Fourth and finally, the international law of substantive human rights may inform the governance of solar geoengineering. These are claims that the state should ensure the provision of certain things of economic, social, and cultural value. These include rights to the highest attainable standard of physical and mental health, to be free from hunger, to education, and to take part in cultural life. Importantly, the actual provision of such “positive rights” is difficult for states to guarantee because doing so is costly, while states have limited resources. Regardless, could solar geoengineering help protect people’s substantive human rights from climate change’s impacts, or might it undermine these rights? If the former, should they research, develop, and even implement solar geoengineering? If the latter, should states cooperate to prevent the activities? Currently, such talk largely remains speculation. Models indicate that the judicious implementation of solar geoengineering could greatly reduce climate change impacts. Solar geoengineering might thus offer a means to protect substantive human rights. Models also indicate that, under other scenarios, it would pose risks of its own to humans. Furthermore, whether and how solar geoengineering would affect human rights depends not only on expected climatic and environmental impacts but also on associated decision-making, particularly by states.

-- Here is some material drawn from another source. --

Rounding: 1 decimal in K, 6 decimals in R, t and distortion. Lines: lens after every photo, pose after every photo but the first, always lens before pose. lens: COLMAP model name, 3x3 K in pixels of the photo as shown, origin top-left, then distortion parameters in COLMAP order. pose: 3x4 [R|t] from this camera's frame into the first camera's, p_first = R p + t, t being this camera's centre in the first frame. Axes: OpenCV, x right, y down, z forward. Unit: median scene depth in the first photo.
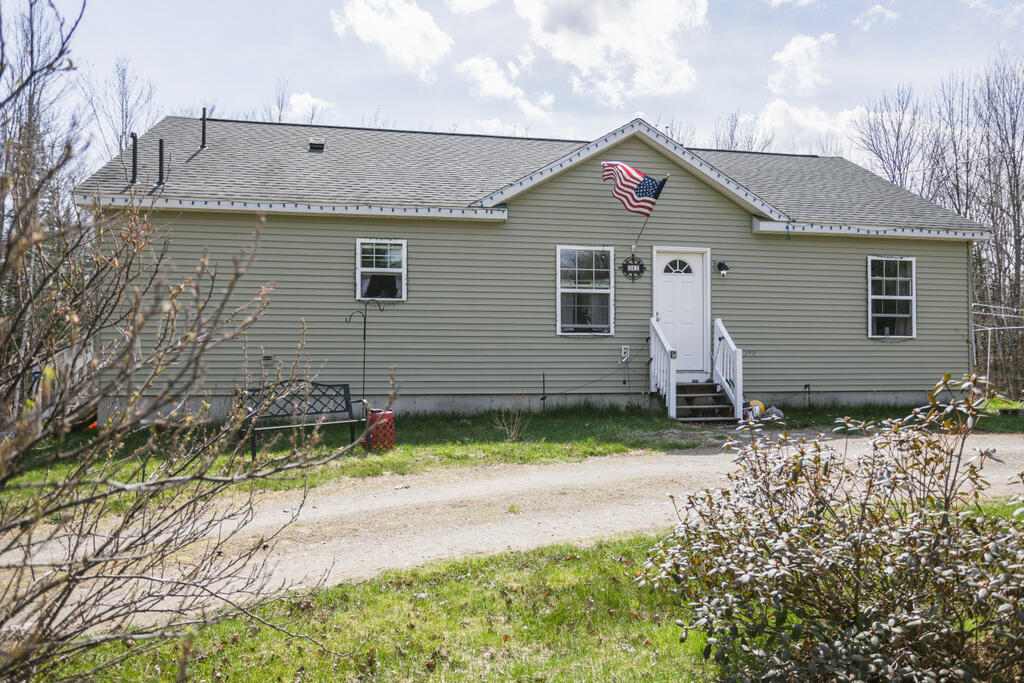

The relationship between the governance of solar geoengineering and human rights is complex. In a chapter in my recent book The Governance of Solar Geoengineering: Managing Climate Change in the Anthropocene I provide some more detail. Yet even this is constrained because of international human rights law’s vagueness, of challenges to human rights’ enforcement in general and their interpretation in the climate change context, and because of lingering uncertainty concerning solar geoengineering.